January 9, 2014 · 0 Comments
(Mellisa reviews a video installation focusing on the desire to collect and preserve objects d’art and cultural artifacts. — the artblog editors)
Fiona Tan’s “Inventory,” now on view through March 23 at the Perelman Building of the Philadelphia Museum of Art, is a meditation on the visual archive as a way of preserving the world. An intriguing look at one man’s collection of objects, “Inventory” also raises issues about collections in general, especially cross-cultural collections, which are the basis for most of the world’s encyclopedic museums.
The piece is made up of six video screens that play archival film footage and video captured by Tan in the antiquities collection of Sir John Soane’s Museum in London–a museum that is inside Soane’s house. The visual component of the installation, which runs for approximately 20 minutes, is accompanied with instrumental string music composed by Tan.
When viewing the piece, it is obvious that Tan used a variety of different media. The videos were captured using Super 8, 16, and 35-millimeter film, as well as analog, digital, and high-definition video. (While some of the images are so still they look like photos, Tan told artblog that the images are all from film or video.)
Tan is clearly making a comment on the resilience of documentation.
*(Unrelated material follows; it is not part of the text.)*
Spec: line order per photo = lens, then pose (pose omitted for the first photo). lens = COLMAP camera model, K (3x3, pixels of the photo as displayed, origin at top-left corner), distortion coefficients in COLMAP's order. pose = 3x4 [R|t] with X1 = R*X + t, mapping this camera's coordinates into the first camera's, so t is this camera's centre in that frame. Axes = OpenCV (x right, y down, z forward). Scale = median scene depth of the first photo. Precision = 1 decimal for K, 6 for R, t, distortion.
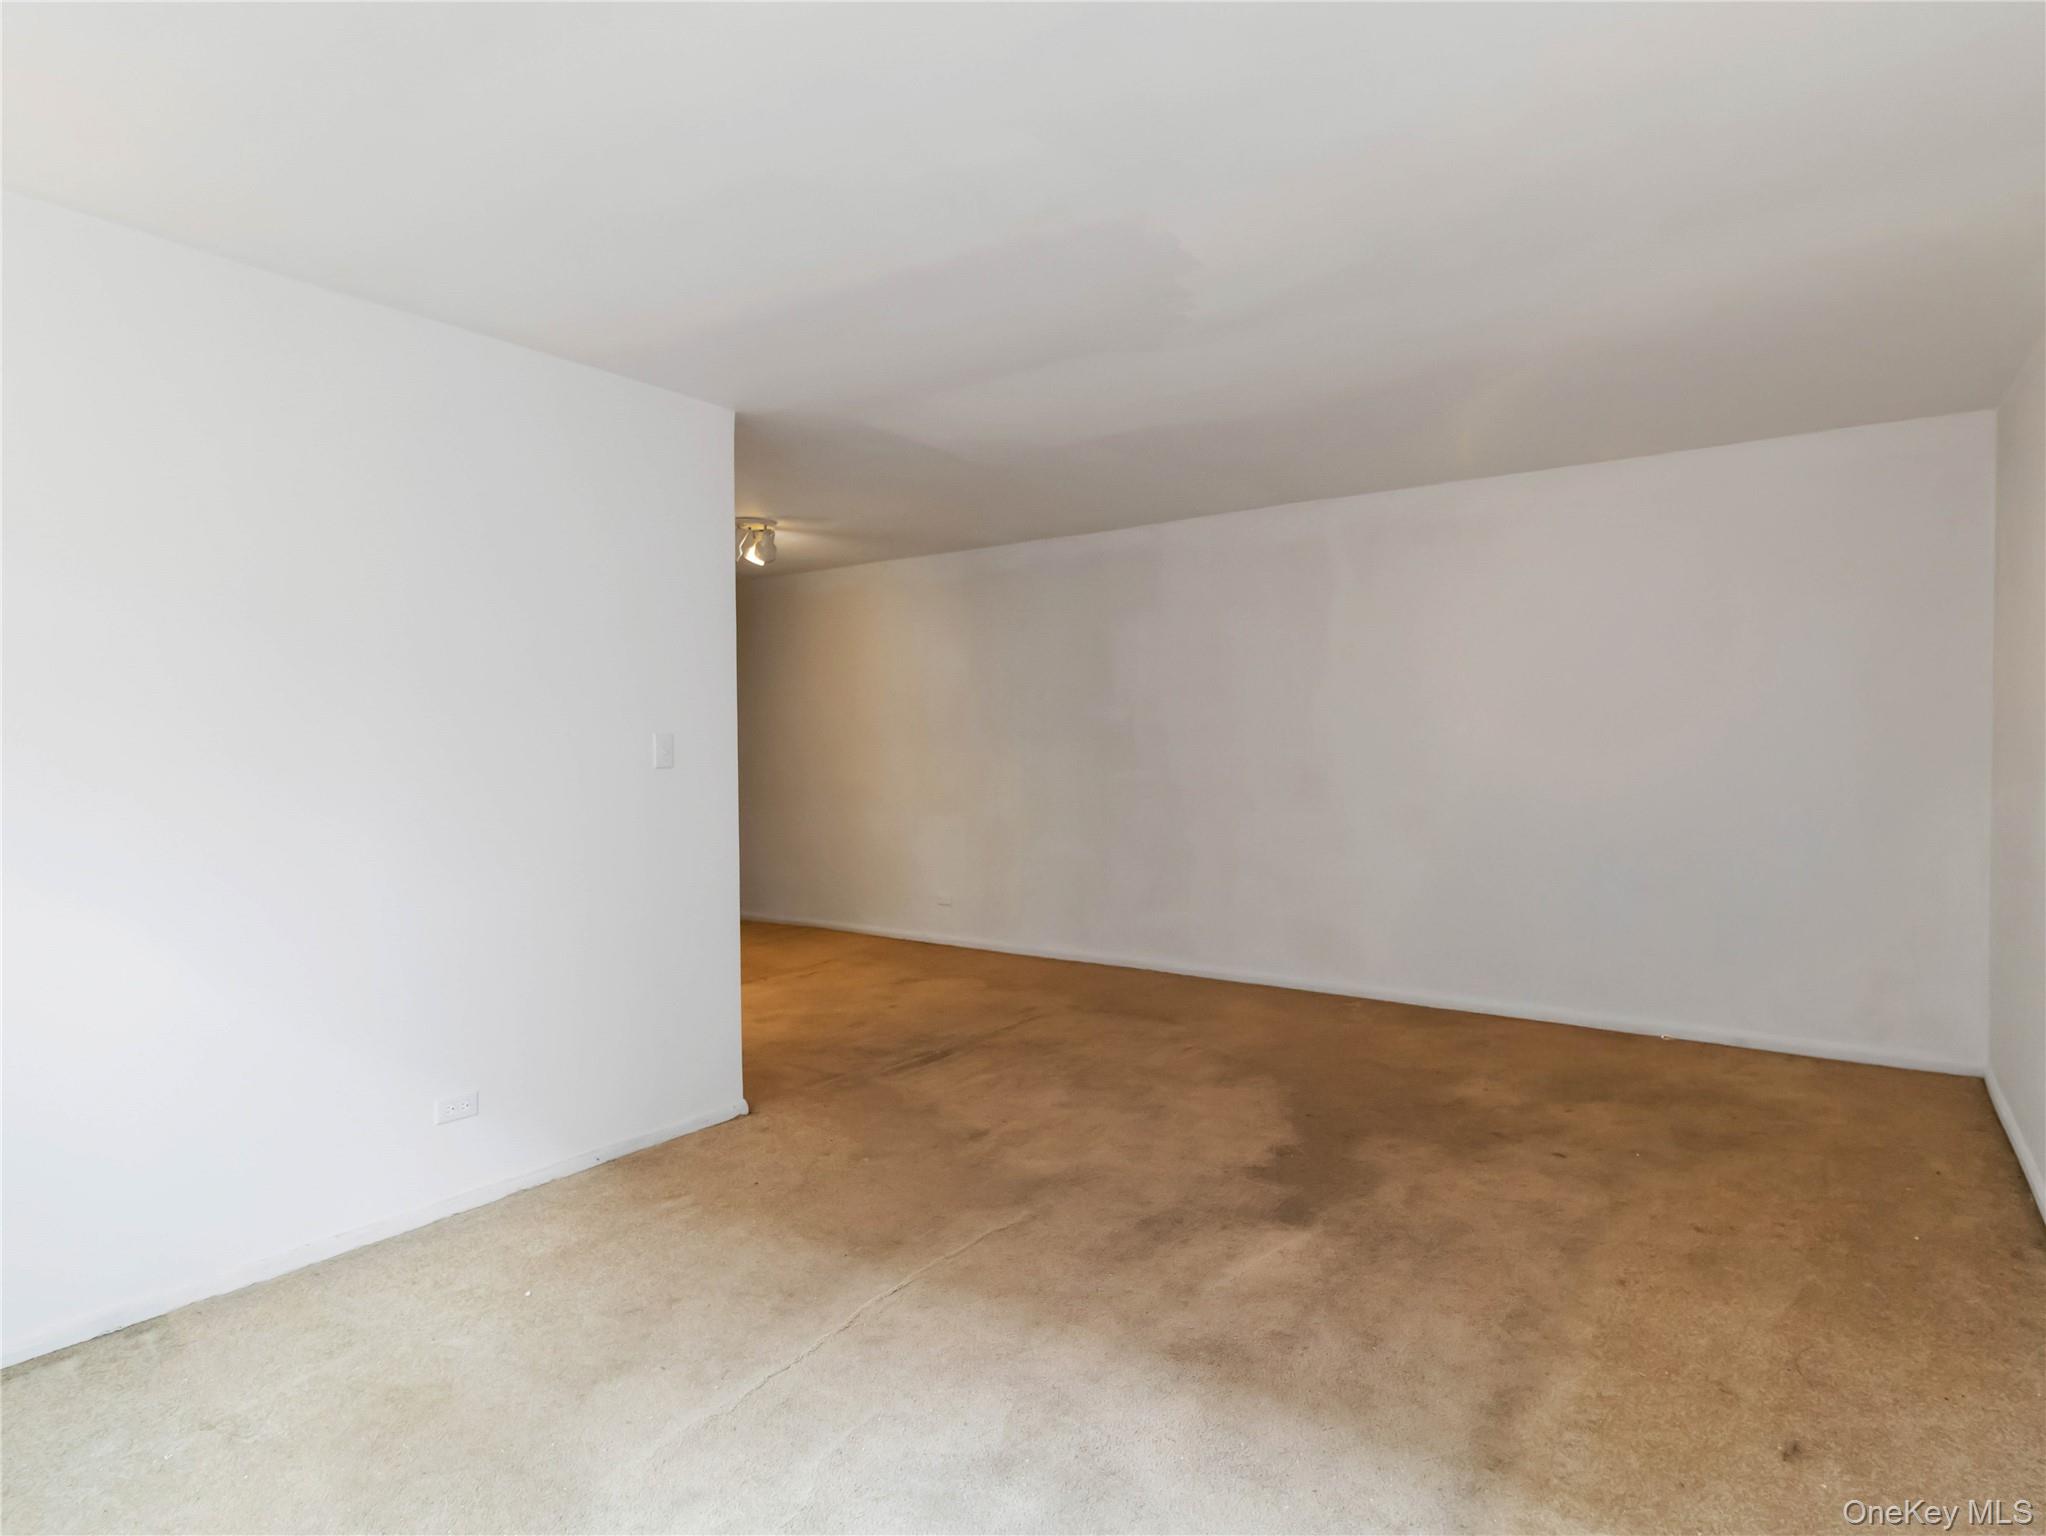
lens RADIAL K [[1044.7, 0, 1022.1], [0, 1044.7, 748.6], [0, 0, 1]] dist [-0.002754, 0.000973]
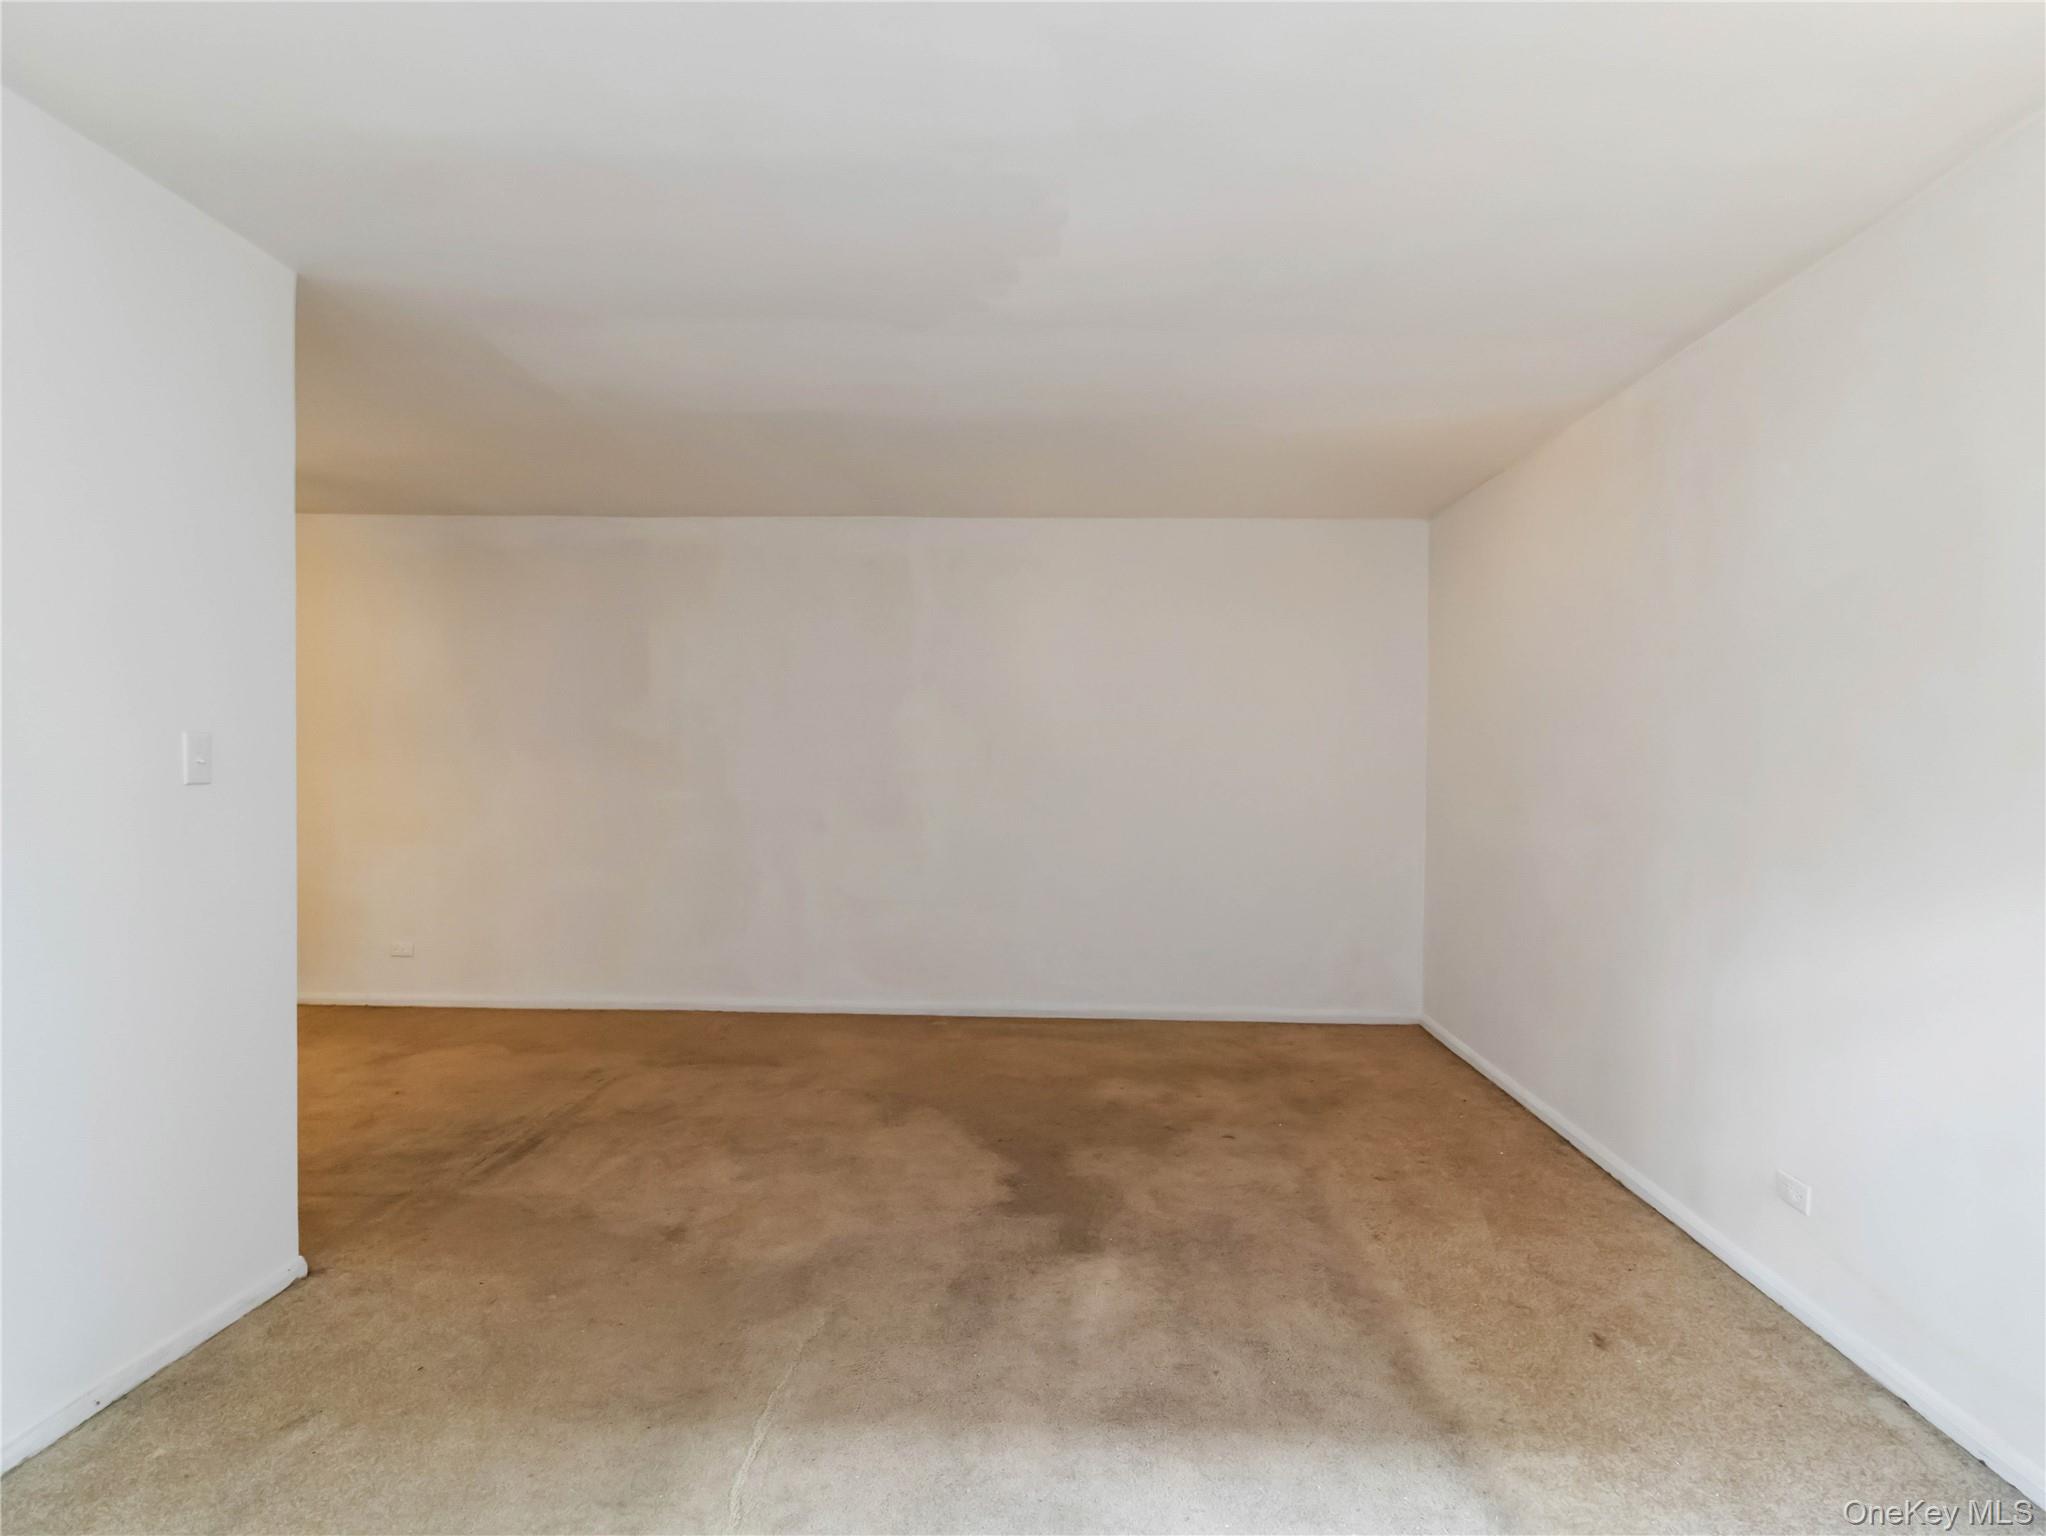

Something has provoked human beings to preserve and share their views of the world for decades, and there will always be a format with which to do so. It causes one to wonder why “the archive” is such an integral part of our lives, and why it continues to inspire artists today.
There is something very powerful about documenting and preserving something as fleeting and individualized as a life or an experience, and Tan explores this through her beautifully captured images of the artifacts in Soane’s Museum. She begins to give life to these otherwise inanimate objects, and while viewing them, I began to wonder where they came from and who they belonged to. These questions begin to create somewhat of a narrative through the viewer’s eyes.
There was an especially fascinating video in the montage of a window in the museum; at first, it seems like a still photograph, but upon closer inspection, we see that it is raining outside the window. Seeing the raindrops cascade down the glass in an otherwise still scene could be interpreted as Tan’s suggestion that there is an entire life and history in these quiet objects that we are passively overlooking.
Though it may not have been Tan’s intention, her documentation of Soane’s collection also brings up the question: what causes people to collect? Why do we feel the need to hold onto objects? Soane’s collection is so densely packed with objects that it evokes the colonial practice of taking sacred objects from other cultures to display as one’s own. Viewing this work makes me wonder why there is such a long history of colonizing nations taking significant objects from different cultures in order to distill them into their own “collections”.
I found the videos’ musical accompaniment to be the least interesting part of the piece. Much of the music was composed of single, grating notes on the violin played at about 30-second intervals with long pauses in between. It almost cheapened the message of the work, and made me feel as if I were watching a horror film as opposed to a quiet meditation on the lives of objects. Perhaps something less overwhelming, or even silence, would give the work more space for contemplation.